Source text
Time Complexity: O(N*log(N))
Auxiliary Space: O(N)

Find the minimum difference between any two elements using Merge Sort:

The merge Helper function always compares two elements between each other. We can do this in O(nlogn) time instead of sorting and then again traversing the sorted array.

  • Take a variable minDiff and store the minimum difference and compare with each recursive stack of the merge helper function.

C++




// C++ code
#include <bits/stdc++.h>
using namespace std;
 
class Solution {
 
public:
    // Function to find minimum difference between any pair
    // of elements in an array.
    int MinimumDifference(int arr[], int n)
    {
        if (n < 2)
            return INT_MAX;
        int mid = n / 2;
        int left[mid];
        int right[n - mid];
 
        for (int i = 0; i < mid; i++) {
            left[i] = arr[i];
        }
 
        for (int i = mid; i < n; i++) {
            right[i - mid] = arr[i];
        }
 
        int ls = MinimumDifference(left, mid);
        int rs = MinimumDifference(right, n - mid);
        int mg
            = mergeHelper(left, right, arr, mid, n - mid);
 
        return min(mg, min(ls, rs));
    }
 
private:
    int mergeHelper(int left[], int right[], int arr[],
                    int n1, int n2)
    {
        int i = 0;
        int j = 0;
        int k = 0;
        int minDiff = INT_MAX;
 
        while (i < n1 && j < n2) {
            if (left[i] <= right[j]) {
                minDiff = min(minDiff, right[j] - left[i]);
                arr[k] = left[i];
                i++;
            }
            else {
                minDiff = min(minDiff, left[i] - right[j]);
                arr[k] = right[j];
                j++;
            }
            k++;
        }
 
        while (i < n1) {
            arr[k] = left[i];
            i++;
            k++;
        }
        while (j < n2) {
            arr[k] = right[j];
            j++;
            k++;
        }
 
        return minDiff;
    }
};
 
int main()
{
 
    // Code
    int arr[] = { 1, 5, 3, 19, 18, 25 };
    int n = sizeof(arr) / sizeof(arr[0]);
 
    // Function call
    Solution sln;
    int minDiff = sln.MinimumDifference(arr, n);
    cout << "Minimum difference is " << minDiff << endl;
    return 0;
}
 
// This code is contributed by Aman Kumar


Java




// Java Code
import java.io.*;
 
public class GFG {
 
    public static void main(String[] args)
    {
 
        // Code
        int[] arr = new int[] { 1, 5, 3, 19, 18, 25 };
 
        // Function call
        var sln = new Solution();
        var minDiff
            = sln.MinimumDifference(arr, arr.length);
        System.out.println("Minimum difference is "
                           + minDiff);
    }
}
class Solution {
    // Function to find minimum difference between any pair
    // of elements in an array.
    public int MinimumDifference(int[] arr, int n)
    {
        // code here
        if (arr.length < 2)

Information supplied

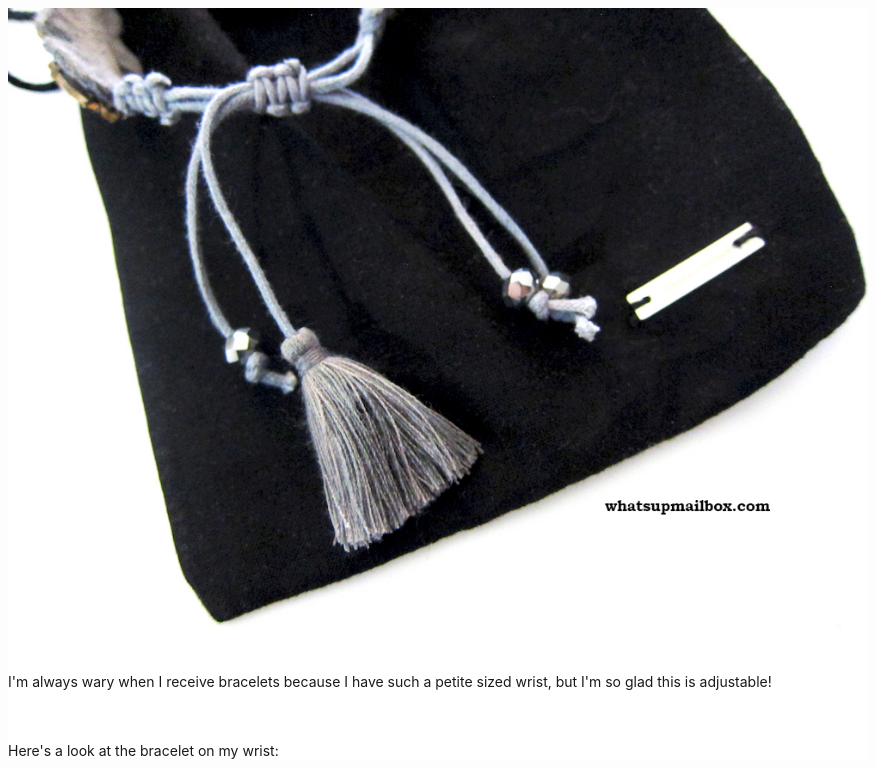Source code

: <center><img src="/images/LuxorBoxDec2015SpecialEditionDeepaGurnani2.jpg"></center>

<p>I'm always wary when I receive bracelets because I have such a petite sized wrist, but I'm so glad this is adjustable!</p>

<br>

<p>Here's a look at the bracelet on my wrist:</p>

Set of tasks
1. List the parameter names of the mergeHelper function in the C++ version of the source text.
2. Reproduce the passage of the source text that begins at the words "Auxiliary Space: O(N)" and ends after the words "merge helper function.".

Results by task
1. left, right, arr, n1, n2

2.
Auxiliary Space: O(N)

Find the minimum difference between any two elements using Merge Sort:

The merge Helper function always compares two elements between each other. We can do this in O(nlogn) time instead of sorting and then again traversing the sorted array.

  • Take a variable minDiff and store the minimum difference and compare with each recursive stack of the merge helper function.